**AIM OF THE TASK**
Answer these from the fruit fly media thread:
1. Which type of vinegar does kristy55303 use?
2. How many containers does cindre2000's recipe make?
3. How many cups of potato flakes are in MELLOWROO421's formula?

**SELECTED TEXT**
# FF media?



## terrariumman (Oct 15, 2007)

What do I need to make Fruit Fly media, and how much do I add of each to make the media? I have the Potato Flakes so far.

Thanks!


----------



## kristy55303 (Apr 27, 2008)

here is the recipe that I use:

3 cups of powdered sugar 
1/4 cup Methyl paraben 
6 quarts cups potato flakes 
3 cups of brewers yeast
use hot water when mixing cultures and add 1 part vinegar to four or five parts water
25 to 20 percent rate
kristy


----------



## terrariumman (Oct 15, 2007)

Ok, thanks!!


----------



## Nubster (Jun 16, 2008)

White or Cider vinegar?


----------



## kristy55303 (Apr 27, 2008)

white vinegar.....cheapo kind to save money...its all the same stuff....the only thing i have ever used applecider vinegar for was to put a cup out in a room to catch ff ecscapees kristy


----------



## cindre2000 (Dec 17, 2007)

2/3 cup gerber baby food (comes in 2x 3.5oz plastic cups)
2 cups hot water
2 cups vinegar
2 overripe bananas (I usually by a bunch and freeze them for later use)
1/4 cup honey/molasses mix (50/50)
1/2 tbs baker's yeast
1 tbs fish flake

mix

add enough potato flakes to get applesauce consistency; I recently found that even if it is a bit wet it solidifies a good bit after a week.

This makes enough for 6-8 containers, and they last 3-5 weeks.


----------



## kristy55303 (Apr 27, 2008)

kristy55303 said:


> here is the recipe that I use:
> 
> 3 cups of powdered sugar
> 1/4 cup Methyl paraben
> ...


oh...i also heard a drop of honey is good in the mix for a mold inhibitor .....this seems to be the chespest and most effective route for me. i also bring my distilled water to boiling point in the microwave. then i place in fridge fro 5 minutes to let it cool. Then i add bakers yeast(only a pinch) and mist lightly to activate it before adding coffee filters, excelsior, etc. only add the bakers yeast on top of the media mix and only for melos. hydei are different and i would not recommend using it for hydei. kristy


----------



## MELLOWROO421 (Feb 21, 2007)

I have been using this formula...
8 cups potato flakes (Stater Bros. brand)
1 cup brewers yeast (Josh's frogs or from The Vitamin Shoppe)
1 cup sugar (Regular, not powdered)

1/2 cup media w/ 2/3 cup 50/50 mix of room temp spring water and white vinegar. sprinkle a little yeast on the top and BAM!
Cheap, easy, produces well for a full month with huge booms.
Much easier IMO


----------



## Nubster (Jun 16, 2008)

Should I still use brewers yeast in my media for hydei flies? Mixed in the media but not sprinkled on top or do not use at all? Also, if using a vinegar/water mixture is it still necessary to use methyl paraben?

[Data extracted from a collection]
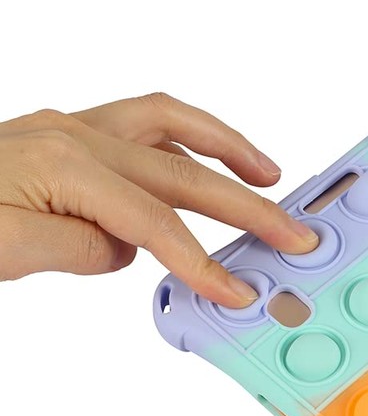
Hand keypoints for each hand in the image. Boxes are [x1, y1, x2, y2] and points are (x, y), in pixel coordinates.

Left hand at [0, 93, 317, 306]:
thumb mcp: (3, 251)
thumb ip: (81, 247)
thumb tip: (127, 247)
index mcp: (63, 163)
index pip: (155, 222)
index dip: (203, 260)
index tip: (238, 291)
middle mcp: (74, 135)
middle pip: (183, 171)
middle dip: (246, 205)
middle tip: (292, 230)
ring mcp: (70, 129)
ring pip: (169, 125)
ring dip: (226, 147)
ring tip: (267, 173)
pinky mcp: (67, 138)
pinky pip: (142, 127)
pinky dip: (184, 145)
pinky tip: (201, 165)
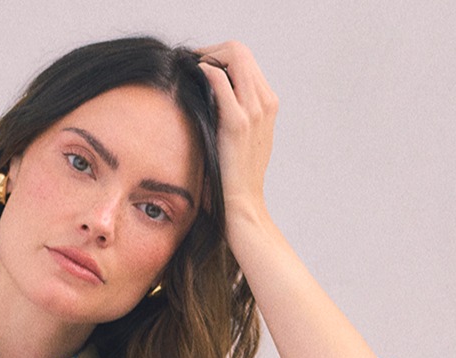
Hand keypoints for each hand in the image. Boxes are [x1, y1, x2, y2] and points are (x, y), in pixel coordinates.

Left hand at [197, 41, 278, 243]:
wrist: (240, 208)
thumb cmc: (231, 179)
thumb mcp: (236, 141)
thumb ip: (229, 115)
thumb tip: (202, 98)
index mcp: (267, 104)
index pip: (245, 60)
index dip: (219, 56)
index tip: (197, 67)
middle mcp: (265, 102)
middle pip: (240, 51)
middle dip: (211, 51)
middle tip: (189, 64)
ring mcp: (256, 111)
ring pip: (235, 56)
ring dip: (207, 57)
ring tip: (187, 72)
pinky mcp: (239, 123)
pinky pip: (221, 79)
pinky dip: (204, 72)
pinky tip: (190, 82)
...
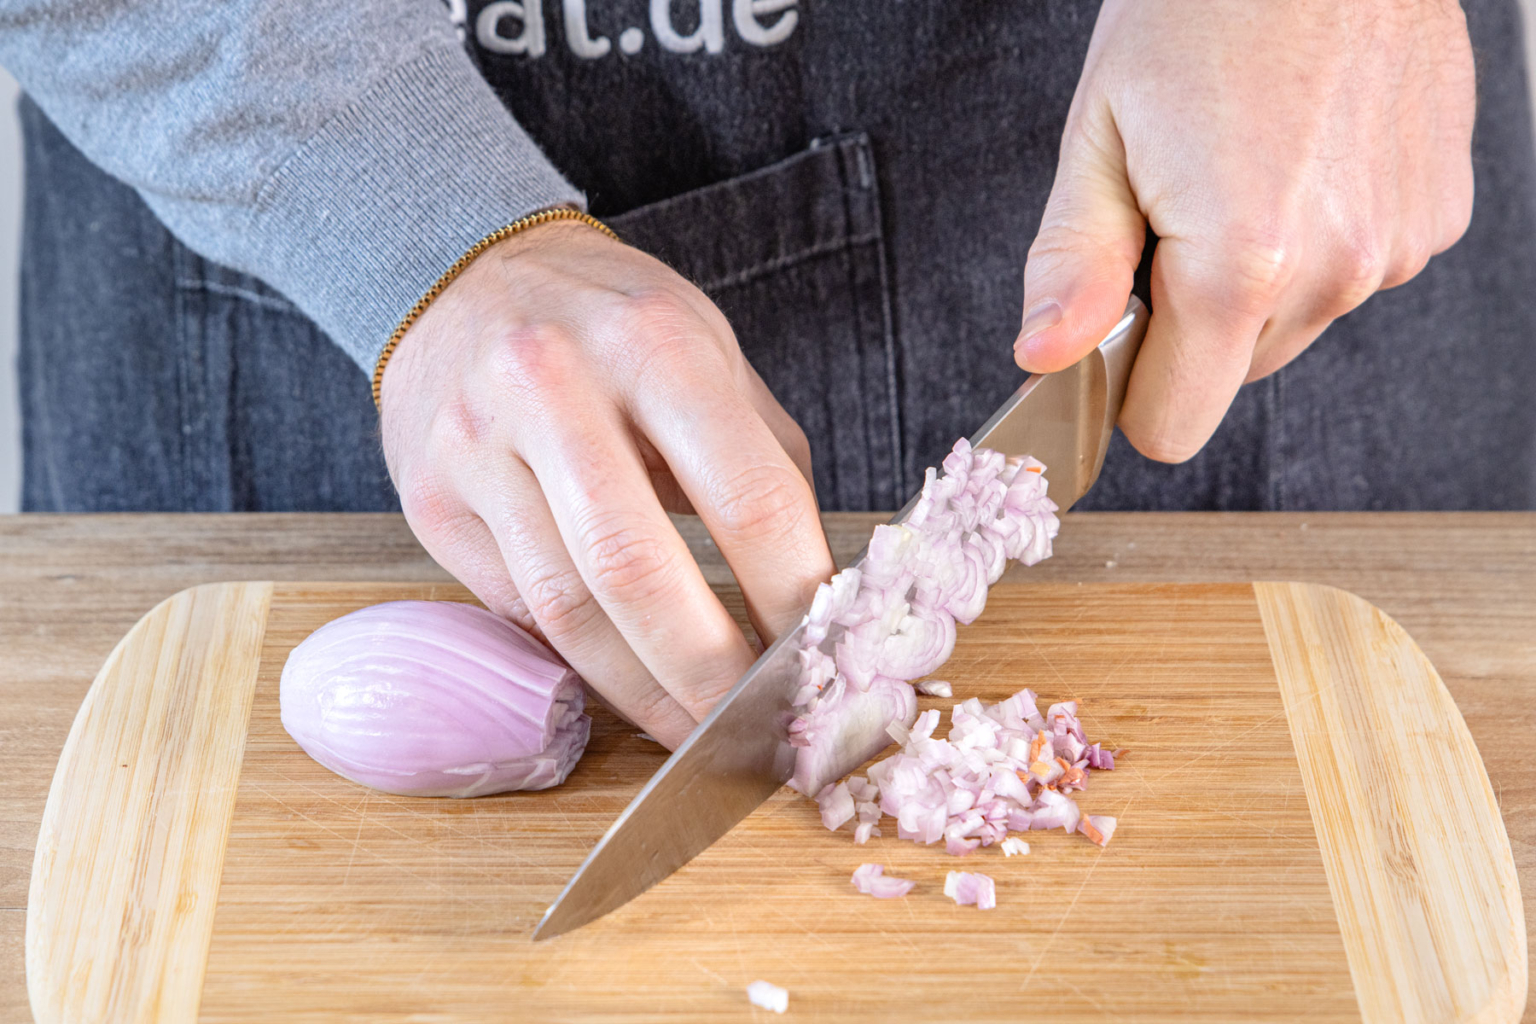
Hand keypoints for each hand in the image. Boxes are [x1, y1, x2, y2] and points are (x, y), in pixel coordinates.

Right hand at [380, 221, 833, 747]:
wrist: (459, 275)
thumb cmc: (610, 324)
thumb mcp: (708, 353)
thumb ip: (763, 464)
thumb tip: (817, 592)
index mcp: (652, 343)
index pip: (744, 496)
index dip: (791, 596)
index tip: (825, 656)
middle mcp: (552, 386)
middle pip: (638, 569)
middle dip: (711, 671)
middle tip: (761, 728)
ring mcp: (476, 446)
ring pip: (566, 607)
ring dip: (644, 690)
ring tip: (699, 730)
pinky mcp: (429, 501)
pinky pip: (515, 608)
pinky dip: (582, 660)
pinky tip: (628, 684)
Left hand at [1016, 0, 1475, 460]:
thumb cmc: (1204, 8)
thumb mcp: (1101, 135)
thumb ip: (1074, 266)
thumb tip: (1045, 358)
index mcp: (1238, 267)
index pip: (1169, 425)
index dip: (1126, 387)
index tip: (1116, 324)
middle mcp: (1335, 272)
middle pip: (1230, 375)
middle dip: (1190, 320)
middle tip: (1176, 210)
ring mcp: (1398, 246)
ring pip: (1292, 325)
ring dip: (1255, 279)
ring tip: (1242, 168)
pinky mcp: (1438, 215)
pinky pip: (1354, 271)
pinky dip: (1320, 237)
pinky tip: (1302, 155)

**RESPONSE TO THIS TASK**
1. White vinegar, the cheap kind.
2. Enough for 6-8 containers.
3. 8 cups.